→ Text section:
# # # # #
Nuclc. Acids. Res. OUP
HOME HELP FEEDBACK SUBSCRIPTIONS ARCHIVE SEARCH ARTICLES TABLE OF CONTENTS
Compilation Paper
Categories List
Alphabetical List
Search Summary Papers

CATH

http://www.biochem.ucl.ac.uk/bsm/cath_new

Pearl, F.M.1, Bennett, C.F.1, Bray, J.E.1, Harrison, A.P.1, Martin, N.2, Shepherd, A.1, Sillitoe, I.1, Thornton, J.3, Orengo, C.A.1

1Biochemistry and Molecular Biology Department, University College London, University of London, Gower Street, London WC1E 6BT
2Department of Computer Science, Birkbeck College, University of London, Malet Street London WC1E 7HX
3EMBL-European Bioinformatics Institute. Wellcome Trust Genome Campus, Hinxton, Cambridge CB10 1SD

Contact   chrisby@biochem.ucl.ac.uk


Database Description

The CATH database of protein domain structures (http://www.biochem.ucl.ac.uk/bsm/cath_new) currently contains 34,287 domain structures classified into 1,383 superfamilies and 3,285 sequence families. Each structural family is expanded with domain sequence relatives recruited from GenBank using a variety of efficient sequence search protocols and reliable thresholds. This extended resource, known as the CATH protein family database (CATH-PFDB) contains a total of 310,000 domain sequences classified into 26,812 sequence families. New sequence search protocols have been designed, based on these intermediate sequence libraries, to allow more regular updating of the classification. Further developments include the adaptation of a recently developed method for rapid structure comparison (GRATH,(1)), based on secondary structure matching, for domain boundary assignment (CATHEDRAL,(2)). The philosophy behind CATHEDRAL is the recognition of recurrent folds already classified in CATH. Benchmarking of CATHEDRAL, using manually validated domain assignments, demonstrated that 43% of domains boundaries could be completely automatically assigned. This is an improvement on a previous consensus approach for which only 10-20% of domains could be reliably processed in a completely automated fashion. Since domain boundary assignment is a significant bottleneck in the classification of new structures, CATHEDRAL will also help to increase the frequency of CATH updates.
# # # # #
→ The data:
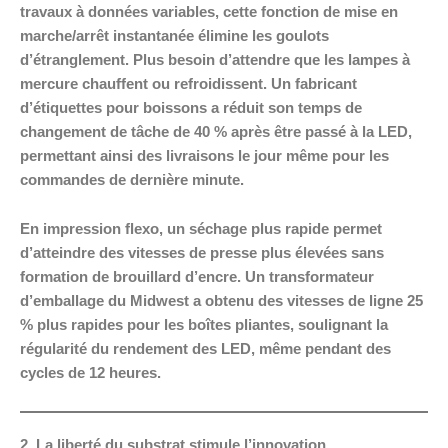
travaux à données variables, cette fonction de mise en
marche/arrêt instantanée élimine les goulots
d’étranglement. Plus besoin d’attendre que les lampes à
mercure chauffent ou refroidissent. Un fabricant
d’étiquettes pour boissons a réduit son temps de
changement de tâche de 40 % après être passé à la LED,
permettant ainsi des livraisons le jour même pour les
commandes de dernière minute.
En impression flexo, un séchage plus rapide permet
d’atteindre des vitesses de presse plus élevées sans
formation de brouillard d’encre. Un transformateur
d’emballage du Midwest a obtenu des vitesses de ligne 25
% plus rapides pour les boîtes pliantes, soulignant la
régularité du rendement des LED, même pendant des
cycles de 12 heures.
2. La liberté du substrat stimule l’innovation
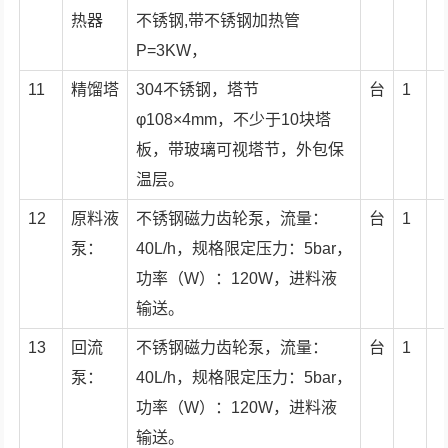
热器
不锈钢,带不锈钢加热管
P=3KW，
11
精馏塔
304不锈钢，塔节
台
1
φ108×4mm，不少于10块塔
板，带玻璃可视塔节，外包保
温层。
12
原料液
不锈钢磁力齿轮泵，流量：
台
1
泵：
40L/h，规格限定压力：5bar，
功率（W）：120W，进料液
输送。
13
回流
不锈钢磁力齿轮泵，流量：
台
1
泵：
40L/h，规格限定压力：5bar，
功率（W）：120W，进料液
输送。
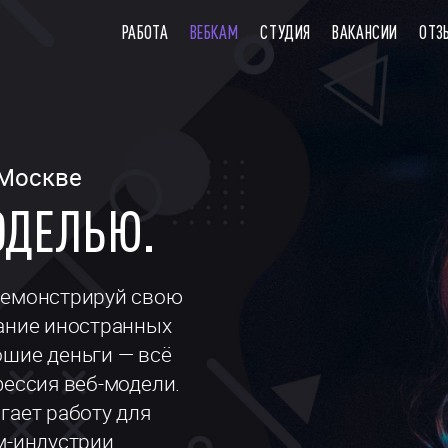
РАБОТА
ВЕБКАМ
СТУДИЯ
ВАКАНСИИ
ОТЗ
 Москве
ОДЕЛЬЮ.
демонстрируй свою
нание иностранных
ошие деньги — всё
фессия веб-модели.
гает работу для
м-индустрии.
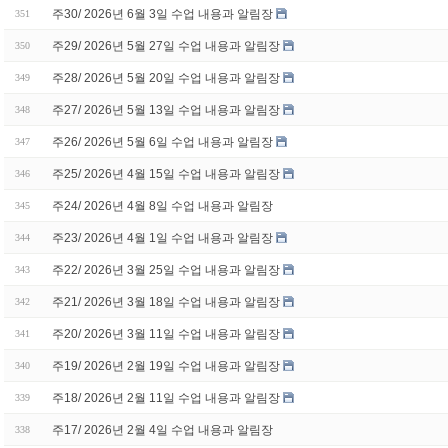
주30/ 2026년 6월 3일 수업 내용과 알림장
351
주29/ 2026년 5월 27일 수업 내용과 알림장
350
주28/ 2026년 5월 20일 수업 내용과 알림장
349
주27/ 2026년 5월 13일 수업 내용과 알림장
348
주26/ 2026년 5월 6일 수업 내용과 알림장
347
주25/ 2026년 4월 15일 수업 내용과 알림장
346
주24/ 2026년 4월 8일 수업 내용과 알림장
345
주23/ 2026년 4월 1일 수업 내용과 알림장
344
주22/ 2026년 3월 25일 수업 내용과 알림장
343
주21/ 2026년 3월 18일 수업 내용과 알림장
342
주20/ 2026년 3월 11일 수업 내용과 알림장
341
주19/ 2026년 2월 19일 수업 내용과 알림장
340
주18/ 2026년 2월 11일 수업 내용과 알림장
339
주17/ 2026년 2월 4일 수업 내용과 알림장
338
# # # # #
→ Task instructions: According to the CATH database description, what share of domain boundaries could CATHEDRAL assign completely automatically in benchmarking? The rows are not needed for this task.

→ Answer area: 43% of domain boundaries.